I might open-source it if there's interest but it's relatively basic.
I have a little side project where I try to implement a proxy for myself. I want to remove ads and be able to scan and cache downloads. I trust the adblock plugins and endpoint security products far less than a MITM proxy, I wrote myself.
Maybe this will have to wait until after the team from this paper releases their fingerprints: https://github.com/zakird/tlsfingerprints
I hate the AV industry in infosec. It does not work well and in most cases, refundes security. Unbelievable that it's still required for a lot of compliance veers.

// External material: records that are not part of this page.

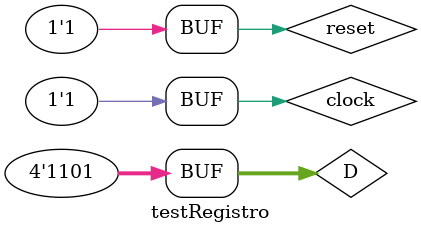
<source format=sv>
module testRegistro #(parameter N = 4);
	
	logic [N-1:0] D,Q;
	logic clock,reset;
	
	always begin
	
	clock = 0; #5; clock = 1; #5;
	
	end
	
	
	registro #(N) dut (.clk(clock), .D(D), .reset(reset) , .Q(Q));
	
	
	initial begin
	
	
	
	D = 4'b1101; reset = 0; #10 reset = 1;
	
	
	
	
	end 






endmodule 
</source>
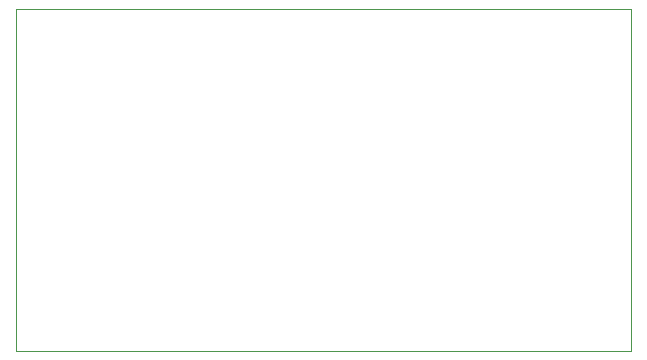
<source format=gbr>
%TF.GenerationSoftware,KiCad,Pcbnew,7.0.11+dfsg-1build4*%
%TF.CreationDate,2026-02-07T21:52:43-05:00*%
%TF.ProjectId,redllama,7265646c-6c61-46d6-912e-6b696361645f,rev?*%
%TF.SameCoordinates,Original*%
%TF.FileFunction,Profile,NP*%
%FSLAX46Y46*%
G04 Gerber Fmt 4.6, Leading zero omitted, Abs format (unit mm)*
G04 Created by KiCad (PCBNEW 7.0.11+dfsg-1build4) date 2026-02-07 21:52:43*
%MOMM*%
%LPD*%
G01*
G04 APERTURE LIST*
%TA.AperFunction,Profile*%
%ADD10C,0.100000*%
%TD*%
G04 APERTURE END LIST*
D10*
X99949000Y-100000000D02*
X152000000Y-100000000D01*
X152000000Y-128905000D02*
X99949000Y-128905000D01*
X99949000Y-100000000D02*
X99949000Y-128905000D01*
X152000000Y-128905000D02*
X152000000Y-100000000D01*
M02*

</source>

It's an IP routing concept. AS Numbers are used to refer to different networks (run by different ISPs and providers) on the internet.
If you've read that out of the paper you read a different one. Quote:
"Our grading scale focuses on the security of the TLS handshake and does not account for the additional HTTPS validation checks present in many browsers, such as HSTS, HPKP, OneCRL/CRLSets, certificate transparency validation, and OCSP must-staple. None of the products we tested supported these features."
Read: Some products got the absolute basics right. None of the solutions did anything that can reasonably be called "good".
> I expected much higher general standards.
I didn't. I don't expect anything from security appliance vendors.